# [Exercise goal]
Transcribe the data that follows in full. Leave out the pictures.

# [Information supplied]

----

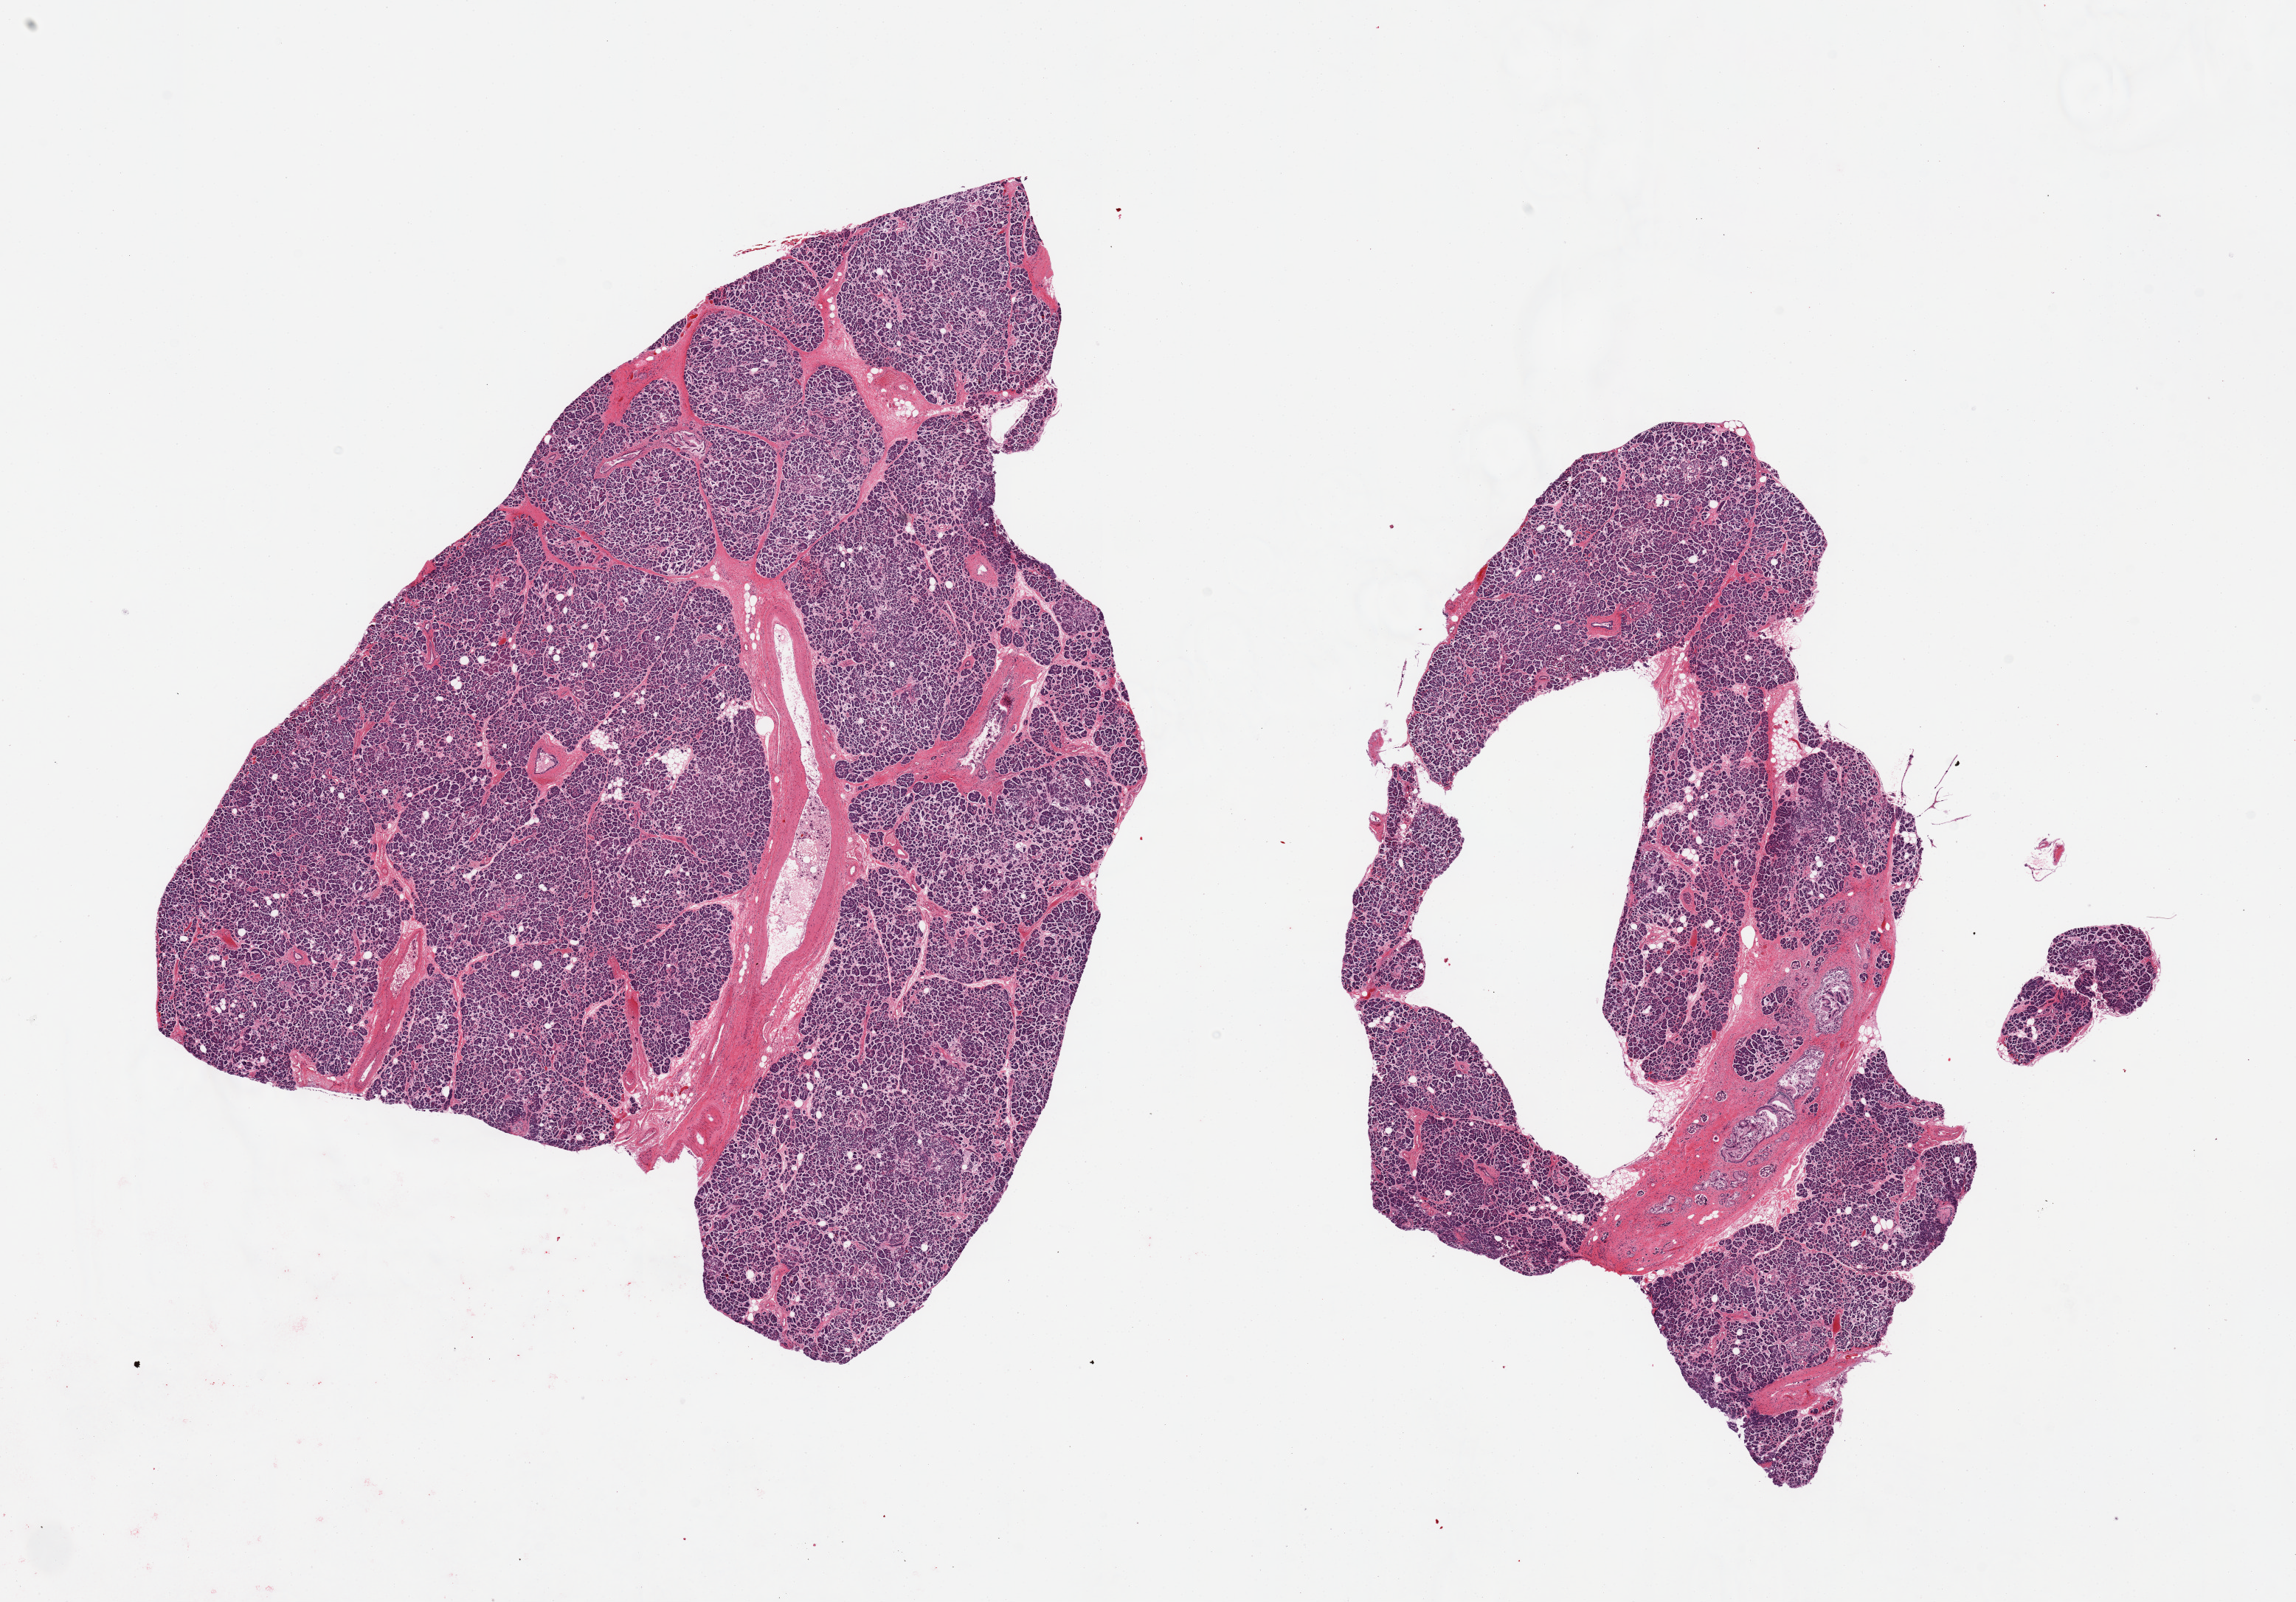
Whole-slide image, haematoxylin and eosin stain, whole scanned area (about 24.6 x 17.2 mm) shown as a low-resolution overview, PAXgene-fixed paraffin-embedded (PFPE) section, target tissue: pancreas, donor tissue sample. Donor sex: female.
Reviewer comment on this tissue sample: 2 pieces; ducts have PanIN 1 changes.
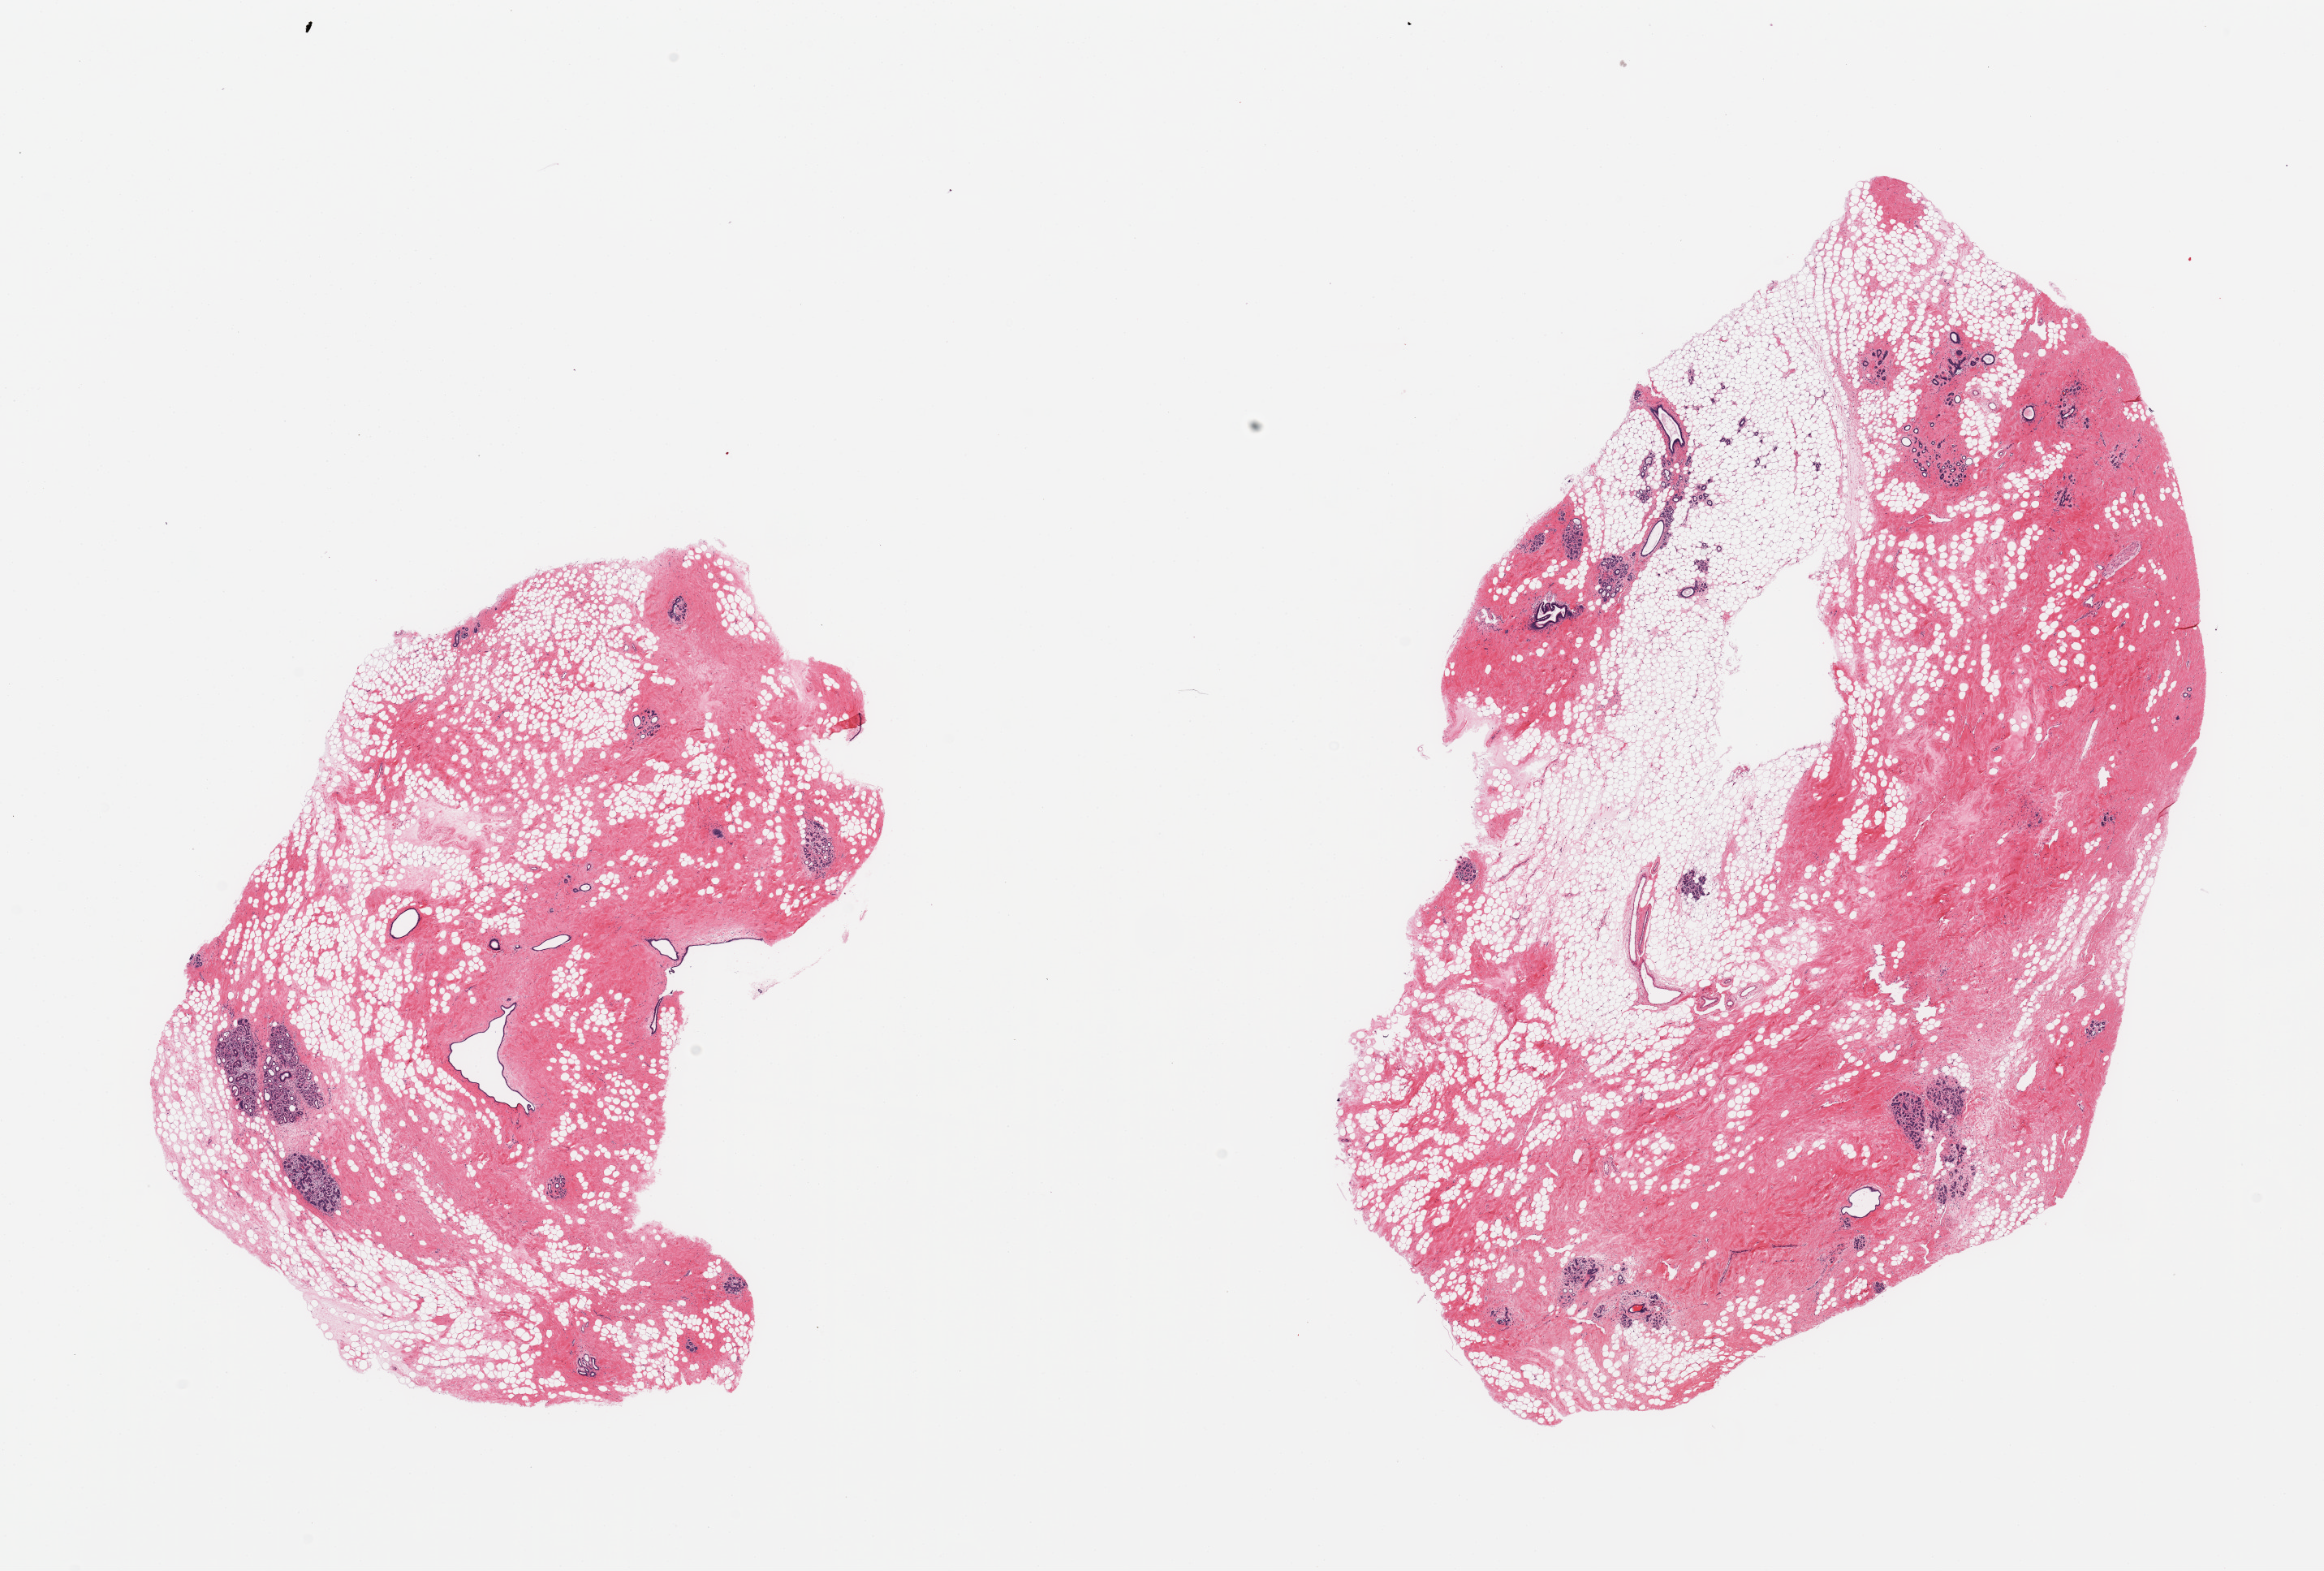
Whole-slide image, hematoxylin and eosin (H&E) stain, brightfield, low-resolution overview of the scanned area, about 22.6 x 15.3 mm, PAXgene-fixed, paraffin-embedded tissue, sampled site (target tissue): breast, tissue donor sample. Female donor.
- reviewer comment on this tissue sample: 2 pieces, fibrocystic changes; lobular/ductal elements present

----

# [Your solution]
Whole-slide image, haematoxylin and eosin stain, whole scanned area (about 24.6 x 17.2 mm) shown as a low-resolution overview, PAXgene-fixed paraffin-embedded (PFPE) section, target tissue: pancreas, donor tissue sample. Donor sex: female.
Reviewer comment on this tissue sample: 2 pieces; ducts have PanIN 1 changes.
Whole-slide image, hematoxylin and eosin (H&E) stain, brightfield, low-resolution overview of the scanned area, about 22.6 x 15.3 mm, PAXgene-fixed, paraffin-embedded tissue, sampled site (target tissue): breast, tissue donor sample. Female donor.
- reviewer comment on this tissue sample: 2 pieces, fibrocystic changes; lobular/ductal elements present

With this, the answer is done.